Question

question given q(1, - 5), r(4, - 6), s(-6,5), and t(-7,y). find y such that qr⊥st.

Explanation:

Step1: Find slope of QR

Use slope formula $m=\frac{y_2 - y_1}{x_2 - x_1}$. For points $Q(1,-5)$ and $R(4,-6)$, $m_{QR}=\frac{-6-(-5)}{4 - 1}=\frac{-6 + 5}{3}=-\frac{1}{3}$.

Step2: Find slope of ST

For points $S(-6,5)$ and $T(-7,y)$, $m_{ST}=\frac{y - 5}{-7-(-6)}=\frac{y - 5}{-7 + 6}=5 - y$.

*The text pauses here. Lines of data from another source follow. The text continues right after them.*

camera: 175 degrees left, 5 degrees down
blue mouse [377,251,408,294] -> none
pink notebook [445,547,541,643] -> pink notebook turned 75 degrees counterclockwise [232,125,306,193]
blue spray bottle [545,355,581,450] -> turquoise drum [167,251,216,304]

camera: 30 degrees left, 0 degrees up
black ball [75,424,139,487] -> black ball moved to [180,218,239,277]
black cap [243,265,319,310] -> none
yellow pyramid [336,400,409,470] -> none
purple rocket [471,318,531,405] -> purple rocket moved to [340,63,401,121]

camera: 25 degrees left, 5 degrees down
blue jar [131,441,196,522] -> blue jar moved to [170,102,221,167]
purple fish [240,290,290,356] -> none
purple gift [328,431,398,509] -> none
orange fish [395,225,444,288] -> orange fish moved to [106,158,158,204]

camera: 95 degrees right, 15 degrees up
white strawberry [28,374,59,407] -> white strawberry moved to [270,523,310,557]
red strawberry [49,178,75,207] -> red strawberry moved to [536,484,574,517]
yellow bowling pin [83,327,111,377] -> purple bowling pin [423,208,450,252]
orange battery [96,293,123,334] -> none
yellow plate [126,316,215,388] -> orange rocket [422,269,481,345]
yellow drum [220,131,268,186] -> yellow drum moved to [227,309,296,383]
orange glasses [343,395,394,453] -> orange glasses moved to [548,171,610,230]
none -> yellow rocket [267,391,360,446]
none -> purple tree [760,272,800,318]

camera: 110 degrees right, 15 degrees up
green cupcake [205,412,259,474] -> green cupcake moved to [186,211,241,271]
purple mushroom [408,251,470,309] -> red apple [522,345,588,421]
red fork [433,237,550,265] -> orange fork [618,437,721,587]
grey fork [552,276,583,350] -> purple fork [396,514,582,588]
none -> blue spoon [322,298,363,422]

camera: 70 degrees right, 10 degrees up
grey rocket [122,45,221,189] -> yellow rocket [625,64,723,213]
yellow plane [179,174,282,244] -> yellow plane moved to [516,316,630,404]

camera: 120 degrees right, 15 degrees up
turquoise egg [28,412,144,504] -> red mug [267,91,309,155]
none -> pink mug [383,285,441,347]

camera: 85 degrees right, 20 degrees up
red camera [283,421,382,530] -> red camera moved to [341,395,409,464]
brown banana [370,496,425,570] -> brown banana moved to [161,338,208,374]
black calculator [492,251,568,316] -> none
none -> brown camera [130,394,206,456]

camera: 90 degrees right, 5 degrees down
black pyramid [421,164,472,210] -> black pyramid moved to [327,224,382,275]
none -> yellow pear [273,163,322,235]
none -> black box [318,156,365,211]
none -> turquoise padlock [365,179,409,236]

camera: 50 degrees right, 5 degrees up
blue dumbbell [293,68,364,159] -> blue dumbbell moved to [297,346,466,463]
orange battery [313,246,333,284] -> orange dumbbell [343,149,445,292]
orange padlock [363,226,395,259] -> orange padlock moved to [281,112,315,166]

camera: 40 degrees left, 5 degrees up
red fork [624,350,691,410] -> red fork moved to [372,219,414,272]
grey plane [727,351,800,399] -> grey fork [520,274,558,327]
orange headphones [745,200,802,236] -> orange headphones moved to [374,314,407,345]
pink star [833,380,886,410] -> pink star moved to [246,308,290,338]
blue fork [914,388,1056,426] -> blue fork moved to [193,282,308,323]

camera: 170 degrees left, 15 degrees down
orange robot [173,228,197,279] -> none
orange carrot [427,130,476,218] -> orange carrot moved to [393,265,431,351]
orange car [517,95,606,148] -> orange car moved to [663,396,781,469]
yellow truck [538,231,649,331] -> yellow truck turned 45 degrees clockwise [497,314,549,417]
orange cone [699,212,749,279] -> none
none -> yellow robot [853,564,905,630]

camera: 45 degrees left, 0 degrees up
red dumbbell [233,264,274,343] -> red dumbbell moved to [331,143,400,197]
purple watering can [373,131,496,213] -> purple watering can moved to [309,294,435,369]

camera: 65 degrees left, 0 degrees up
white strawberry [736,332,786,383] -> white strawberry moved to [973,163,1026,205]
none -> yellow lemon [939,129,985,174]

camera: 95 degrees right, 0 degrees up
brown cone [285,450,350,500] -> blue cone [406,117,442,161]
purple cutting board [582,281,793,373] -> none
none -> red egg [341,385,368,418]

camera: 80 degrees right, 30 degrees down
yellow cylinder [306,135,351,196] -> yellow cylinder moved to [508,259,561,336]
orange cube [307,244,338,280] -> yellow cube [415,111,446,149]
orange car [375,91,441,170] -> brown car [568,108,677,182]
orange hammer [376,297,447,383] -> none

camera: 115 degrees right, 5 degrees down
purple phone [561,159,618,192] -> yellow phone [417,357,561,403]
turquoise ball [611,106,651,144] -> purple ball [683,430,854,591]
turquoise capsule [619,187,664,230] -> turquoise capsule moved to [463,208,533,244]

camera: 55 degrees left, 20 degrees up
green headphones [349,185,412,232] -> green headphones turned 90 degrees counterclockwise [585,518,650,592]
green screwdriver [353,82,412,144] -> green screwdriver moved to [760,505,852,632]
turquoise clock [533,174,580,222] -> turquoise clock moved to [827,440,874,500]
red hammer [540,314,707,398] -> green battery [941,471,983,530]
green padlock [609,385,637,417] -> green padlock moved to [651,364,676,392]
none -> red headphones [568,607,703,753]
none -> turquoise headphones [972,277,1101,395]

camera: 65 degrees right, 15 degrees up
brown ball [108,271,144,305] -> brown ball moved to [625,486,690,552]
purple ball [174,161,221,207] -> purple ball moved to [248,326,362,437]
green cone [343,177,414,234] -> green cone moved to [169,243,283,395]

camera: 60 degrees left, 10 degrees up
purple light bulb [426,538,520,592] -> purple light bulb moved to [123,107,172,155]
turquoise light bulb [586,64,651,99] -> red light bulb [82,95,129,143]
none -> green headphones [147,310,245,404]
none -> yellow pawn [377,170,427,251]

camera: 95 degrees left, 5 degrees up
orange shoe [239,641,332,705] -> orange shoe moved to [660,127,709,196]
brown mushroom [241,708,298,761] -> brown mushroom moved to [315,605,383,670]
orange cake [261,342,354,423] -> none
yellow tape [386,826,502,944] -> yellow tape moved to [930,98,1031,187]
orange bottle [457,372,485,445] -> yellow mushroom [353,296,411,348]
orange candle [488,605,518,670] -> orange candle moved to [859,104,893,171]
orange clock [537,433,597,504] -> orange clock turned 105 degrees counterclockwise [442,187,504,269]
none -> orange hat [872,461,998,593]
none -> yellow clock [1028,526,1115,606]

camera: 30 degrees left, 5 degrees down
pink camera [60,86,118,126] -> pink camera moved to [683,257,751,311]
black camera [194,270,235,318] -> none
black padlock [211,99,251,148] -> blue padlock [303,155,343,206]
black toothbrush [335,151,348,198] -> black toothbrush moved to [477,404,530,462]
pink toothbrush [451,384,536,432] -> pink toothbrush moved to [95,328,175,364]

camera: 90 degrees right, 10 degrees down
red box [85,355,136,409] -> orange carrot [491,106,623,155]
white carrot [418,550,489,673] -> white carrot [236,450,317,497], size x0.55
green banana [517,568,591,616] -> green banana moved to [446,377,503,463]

Step3: Use perpendicular - slope relationship

If two lines are perpendicular, the product of their slopes is $- 1$. So $m_{QR}\times m_{ST}=-1$. Substitute the slopes: $-\frac{1}{3}\times(5 - y)=-1$.

Step4: Solve for y

Multiply both sides by $-3$: $5 - y = 3$. Then subtract 5 from both sides: $-y=3 - 5=-2$. Multiply both sides by $-1$ to get $y = 4$.

Answer:

$y = - 4$